Said Glass: “That’s when I made up my mind that I was going to come back, when they told me I shouldn’t.”
She withdrew from classes for that semester to recover at home, eschewing pain medication and pushing doctors’ restrictions to the limits. Teammates donned T-shirts with the “What would Amy do?” motto.
“It really brought us together in the gym,” said senior standout Hannah Redmon, who was in Glass’ recruiting class. “We were competing for Amy that year. … That was something to help us push ourselves. We knew Amy would get through anything, because that’s just how she is.”
By summer, doctors cleared Glass to return to the gym — and Resnick offered her a student coaching position if she wasn’t up for it.
“They really looked to find things wrong,” Dennis said of the doctors who cleared her, “but they couldn’t find anything.”
The first three months of her comeback were nothing but gymnastics basics. It was almost Halloween before she was fully cleared — just two months before the season began.
“That’s part of why she’s better now,” Resnick said. “If I had to pick one thing that was weak in her gymnastics, it was her foundation-level skills. Because she had to come back from square one, she fixed a lot of those things.”
Glass won the bars title in the 2010 season opener — a little personal revenge — and was named the West Region Athlete of the Year.

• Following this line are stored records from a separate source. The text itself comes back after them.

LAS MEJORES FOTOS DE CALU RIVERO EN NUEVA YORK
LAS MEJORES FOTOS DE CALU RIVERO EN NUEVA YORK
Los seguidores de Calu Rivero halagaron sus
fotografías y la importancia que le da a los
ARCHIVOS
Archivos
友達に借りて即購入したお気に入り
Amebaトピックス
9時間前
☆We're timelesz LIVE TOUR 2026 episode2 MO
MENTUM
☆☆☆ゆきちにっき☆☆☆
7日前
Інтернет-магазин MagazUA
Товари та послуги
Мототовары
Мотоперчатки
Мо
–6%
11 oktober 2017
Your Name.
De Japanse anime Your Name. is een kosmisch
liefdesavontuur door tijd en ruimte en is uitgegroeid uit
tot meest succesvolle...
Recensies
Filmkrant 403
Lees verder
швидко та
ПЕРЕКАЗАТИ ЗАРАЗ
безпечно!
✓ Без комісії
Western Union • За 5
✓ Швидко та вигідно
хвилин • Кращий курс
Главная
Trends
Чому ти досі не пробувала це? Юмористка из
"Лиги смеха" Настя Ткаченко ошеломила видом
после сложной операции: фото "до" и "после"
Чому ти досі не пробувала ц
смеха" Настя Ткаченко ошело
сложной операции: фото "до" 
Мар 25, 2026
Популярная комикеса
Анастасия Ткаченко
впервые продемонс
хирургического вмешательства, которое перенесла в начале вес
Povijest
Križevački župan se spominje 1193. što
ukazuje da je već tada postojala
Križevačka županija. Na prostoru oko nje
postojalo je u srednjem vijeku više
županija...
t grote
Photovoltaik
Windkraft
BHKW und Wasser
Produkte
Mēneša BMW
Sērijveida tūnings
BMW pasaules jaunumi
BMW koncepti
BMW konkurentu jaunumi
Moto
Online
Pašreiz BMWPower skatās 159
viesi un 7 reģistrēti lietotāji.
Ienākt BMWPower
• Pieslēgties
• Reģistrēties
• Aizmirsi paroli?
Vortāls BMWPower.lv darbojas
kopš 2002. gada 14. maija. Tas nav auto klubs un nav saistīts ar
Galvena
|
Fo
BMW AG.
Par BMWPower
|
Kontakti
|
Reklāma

And she truly blossomed this year — after an offseason of grinding workouts even by her standards. She has established new career highs in everything but vault. And she has scored at least 9.8 on 82 percent of her routines.
“She just works like you wouldn’t believe,” Redmon said. “It’s crazy. We say, ‘We’re so sore. How are you practicing today?’ She’s so strong mentally and physically.
“… Amy never shows nerves — if she has them, we’ll never know.”